The food landscape of Chicago...I will miss Vietnamese town, specifically Tank Noodle for the best Pho ever! Of course I'll also miss Chicago's Chinatown given all the interesting restaurants in that area, as well as stores selling Chinese delicacies. Asian food aside, I'll also miss Hot Doug’s for their superb encased meats and of course their duck-fat fries!! Come on! Who won't miss that? Oddly, though I'll be in TN, land of good barbecue, I am certain I will be missing Smoque, which in my opinion, unequivocally, serves the most flavorful ribs, bbq beans and to-die-for mac'n'cheese! As for pizzas, yes Chicago style is great but my heart has been totally captured by the Neapolitan pizzas at
Spacca Napoli. My heart breaks just thinking of how much I will miss their Bufalina, a true testament to the gastronomic joys achieved when simplicity meets excellence! And speaking of excellence, how can I ever forget the best and most flawless meal of my life at Charlie Trotter's? I know that's a lot for me to say...'flawless'...but I mean it. If you take your food seriously and want an intimate, romantic dinner and have some money to burn, you absolutely need to try their genius.
And last, but definitely not the least, I will absolutely miss Andy. He has treated me well and this is a relationship I find so hard to break because I'm certain it will be difficult to replace him. No, he's not my lover (that would be Ralph Fiennes). Andy is my hair stylist. He has been cutting my hair for approximately five years now and he's simply amazing. He knows what I want and he always delivers. He's used to Asian hair (he's Chinese), he's friendly, not too chatty, not snooty, very thorough and easily figures out what I want done. I am praying hard that I find someone like him when I move. If you think about it, great hair cut = great hair days = better mood = increased levels of HAPPINESS!! So yes, this is VERY important.

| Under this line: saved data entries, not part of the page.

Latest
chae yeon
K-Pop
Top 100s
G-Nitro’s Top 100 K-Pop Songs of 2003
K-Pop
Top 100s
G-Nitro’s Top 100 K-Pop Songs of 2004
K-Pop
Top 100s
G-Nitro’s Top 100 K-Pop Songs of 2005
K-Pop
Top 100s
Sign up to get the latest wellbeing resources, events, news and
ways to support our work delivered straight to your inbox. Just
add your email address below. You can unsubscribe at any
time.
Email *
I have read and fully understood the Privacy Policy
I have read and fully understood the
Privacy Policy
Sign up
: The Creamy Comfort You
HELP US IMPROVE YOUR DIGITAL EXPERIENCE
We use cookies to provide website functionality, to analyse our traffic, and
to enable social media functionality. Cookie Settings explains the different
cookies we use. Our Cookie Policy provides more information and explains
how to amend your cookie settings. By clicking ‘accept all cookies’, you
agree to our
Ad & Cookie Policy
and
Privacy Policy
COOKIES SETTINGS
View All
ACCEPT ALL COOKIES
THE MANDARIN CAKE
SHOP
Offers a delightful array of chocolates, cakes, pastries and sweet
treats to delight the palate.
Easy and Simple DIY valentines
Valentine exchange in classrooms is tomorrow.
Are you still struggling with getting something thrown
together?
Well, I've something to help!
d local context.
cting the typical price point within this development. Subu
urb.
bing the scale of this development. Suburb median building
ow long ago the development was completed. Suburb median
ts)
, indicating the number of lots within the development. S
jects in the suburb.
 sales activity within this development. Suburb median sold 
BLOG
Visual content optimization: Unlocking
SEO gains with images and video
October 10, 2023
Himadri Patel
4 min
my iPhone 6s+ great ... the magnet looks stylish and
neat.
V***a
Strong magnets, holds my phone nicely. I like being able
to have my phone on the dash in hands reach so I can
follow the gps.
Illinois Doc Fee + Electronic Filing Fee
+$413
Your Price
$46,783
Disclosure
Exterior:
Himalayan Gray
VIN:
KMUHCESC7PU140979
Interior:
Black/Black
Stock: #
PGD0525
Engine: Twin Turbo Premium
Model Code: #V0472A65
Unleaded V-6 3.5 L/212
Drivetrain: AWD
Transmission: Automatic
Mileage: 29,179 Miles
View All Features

I seriously doubt if I will cry when it's time to say our goodbyes. I rarely cry, not because I'm tough or never emotionally moved. I just prefer to do it privately. That being said, I still think I won't cry because I know I'll be back one way or another. I've done the leaving before, somehow I know what to expect. After all is said and done, the only thing to remember is this...It's not the distance that matters but what you do to bridge that distance. You take what you are given and make the most of it.